__Exercise objective__: Your task is to work out how many lines in the data include the word "string". Reply with the number alone.

__Supplied material__:
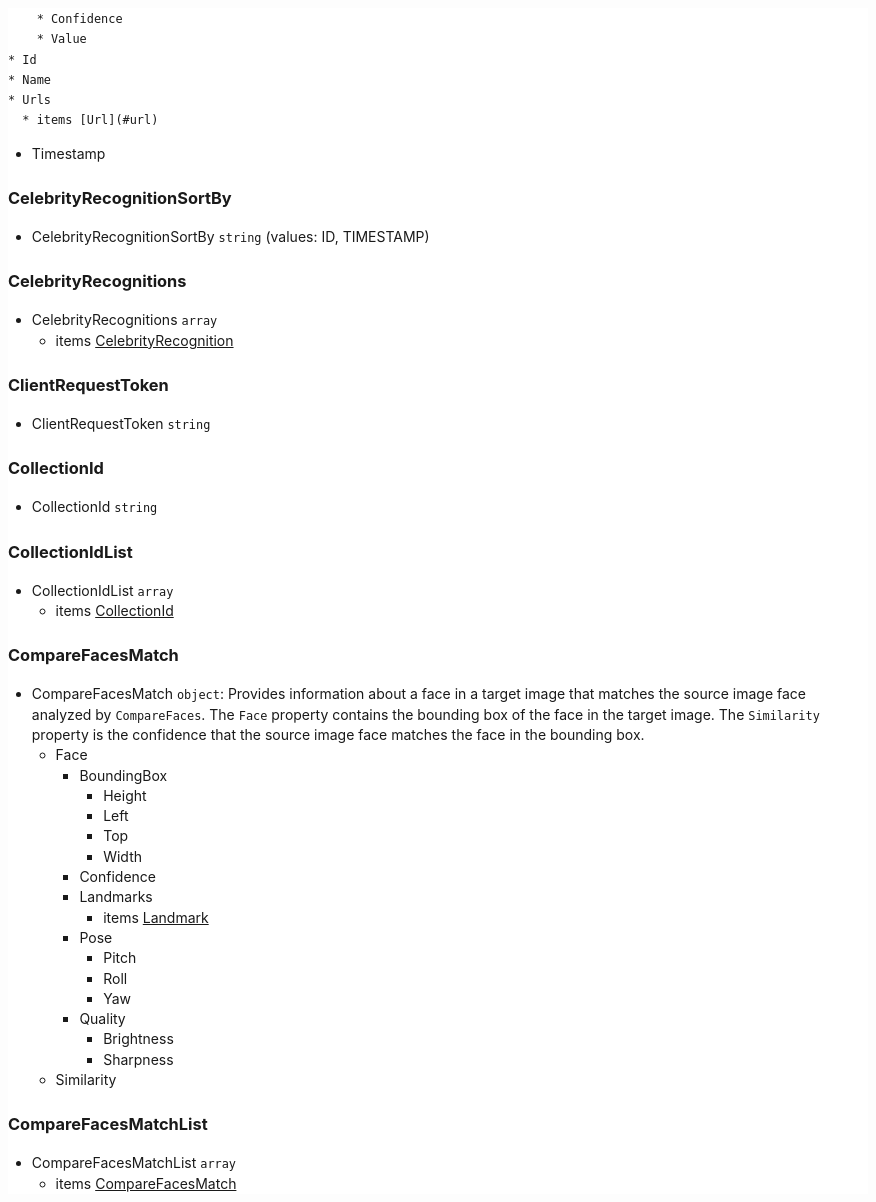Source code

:         * Confidence
        * Value
    * Id
    * Name
    * Urls
      * items [Url](#url)
  * Timestamp

### CelebrityRecognitionSortBy
* CelebrityRecognitionSortBy `string` (values: ID, TIMESTAMP)

### CelebrityRecognitions
* CelebrityRecognitions `array`
  * items [CelebrityRecognition](#celebrityrecognition)

### ClientRequestToken
* ClientRequestToken `string`

### CollectionId
* CollectionId `string`

### CollectionIdList
* CollectionIdList `array`
  * items [CollectionId](#collectionid)

### CompareFacesMatch
* CompareFacesMatch `object`: Provides information about a face in a target image that matches the source image face analyzed by <code>CompareFaces</code>. The <code>Face</code> property contains the bounding box of the face in the target image. The <code>Similarity</code> property is the confidence that the source image face matches the face in the bounding box.
  * Face
    * BoundingBox
      * Height
      * Left
      * Top
      * Width
    * Confidence
    * Landmarks
      * items [Landmark](#landmark)
    * Pose
      * Pitch
      * Roll
      * Yaw
    * Quality
      * Brightness
      * Sharpness
  * Similarity

### CompareFacesMatchList
* CompareFacesMatchList `array`
  * items [CompareFacesMatch](#comparefacesmatch)
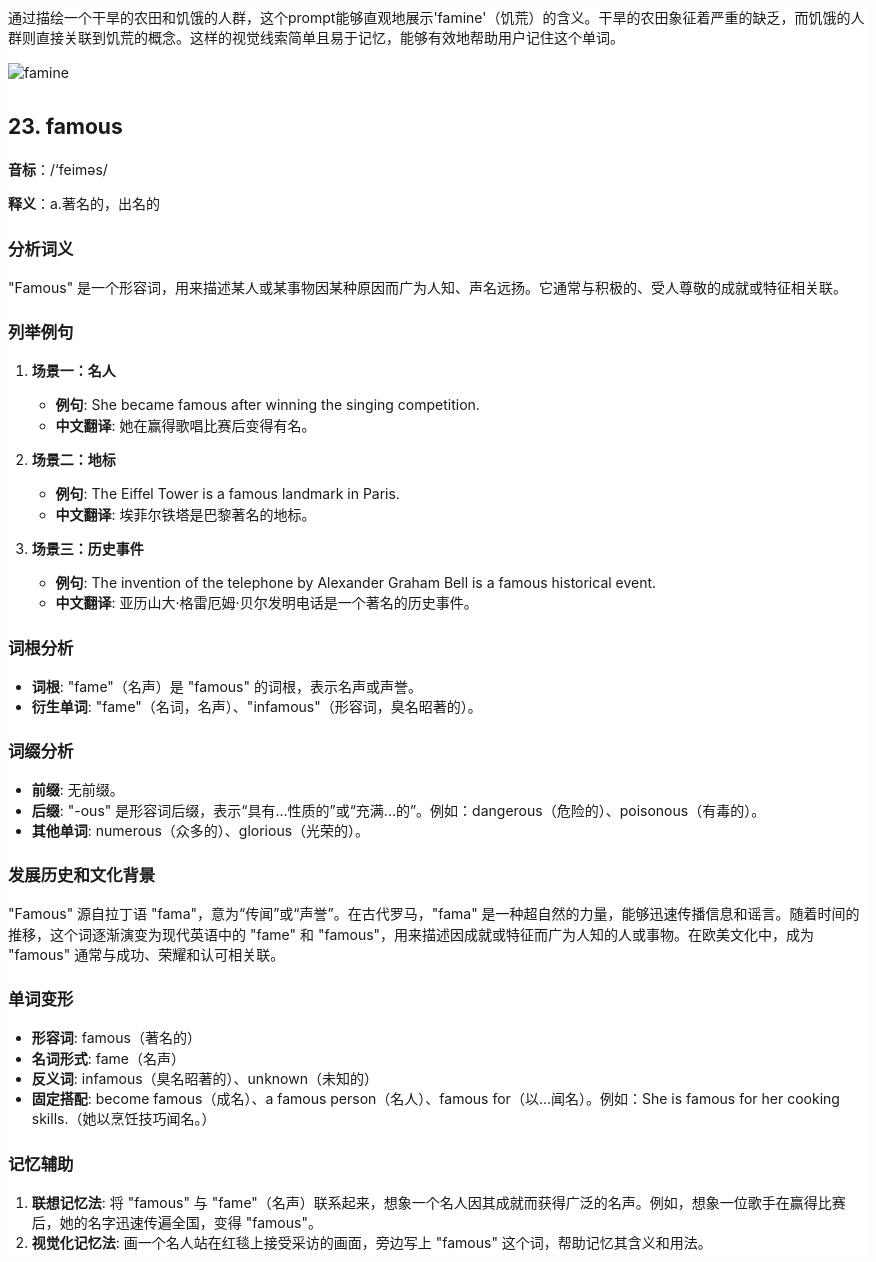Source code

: 通过描绘一个干旱的农田和饥饿的人群，这个prompt能够直观地展示'famine'（饥荒）的含义。干旱的农田象征着严重的缺乏，而饥饿的人群则直接关联到饥荒的概念。这样的视觉线索简单且易于记忆，能够有效地帮助用户记住这个单词。

![famine](/imgs/cet4/f/famine.jpg)

## 23. famous

**音标**：/‘feiməs/

**释义**：a.著名的，出名的

### 分析词义
"Famous" 是一个形容词，用来描述某人或某事物因某种原因而广为人知、声名远扬。它通常与积极的、受人尊敬的成就或特征相关联。

### 列举例句
1. **场景一：名人**
   - **例句**: She became famous after winning the singing competition.
   - **中文翻译**: 她在赢得歌唱比赛后变得有名。

2. **场景二：地标**
   - **例句**: The Eiffel Tower is a famous landmark in Paris.
   - **中文翻译**: 埃菲尔铁塔是巴黎著名的地标。

3. **场景三：历史事件**
   - **例句**: The invention of the telephone by Alexander Graham Bell is a famous historical event.
   - **中文翻译**: 亚历山大·格雷厄姆·贝尔发明电话是一个著名的历史事件。

### 词根分析
- **词根**: "fame"（名声）是 "famous" 的词根，表示名声或声誉。
- **衍生单词**: "fame"（名词，名声）、"infamous"（形容词，臭名昭著的）。

### 词缀分析
- **前缀**: 无前缀。
- **后缀**: "-ous" 是形容词后缀，表示“具有...性质的”或“充满...的”。例如：dangerous（危险的）、poisonous（有毒的）。
- **其他单词**: numerous（众多的）、glorious（光荣的）。

### 发展历史和文化背景
"Famous" 源自拉丁语 "fama"，意为“传闻”或“声誉”。在古代罗马，"fama" 是一种超自然的力量，能够迅速传播信息和谣言。随着时间的推移，这个词逐渐演变为现代英语中的 "fame" 和 "famous"，用来描述因成就或特征而广为人知的人或事物。在欧美文化中，成为 "famous" 通常与成功、荣耀和认可相关联。

### 单词变形
- **形容词**: famous（著名的）
- **名词形式**: fame（名声）
- **反义词**: infamous（臭名昭著的）、unknown（未知的）
- **固定搭配**: become famous（成名）、a famous person（名人）、famous for（以...闻名）。例如：She is famous for her cooking skills.（她以烹饪技巧闻名。）

### 记忆辅助
1. **联想记忆法**: 将 "famous" 与 "fame"（名声）联系起来，想象一个名人因其成就而获得广泛的名声。例如，想象一位歌手在赢得比赛后，她的名字迅速传遍全国，变得 "famous"。
2. **视觉化记忆法**: 画一个名人站在红毯上接受采访的画面，旁边写上 "famous" 这个词，帮助记忆其含义和用法。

__Answer to the problem__: 3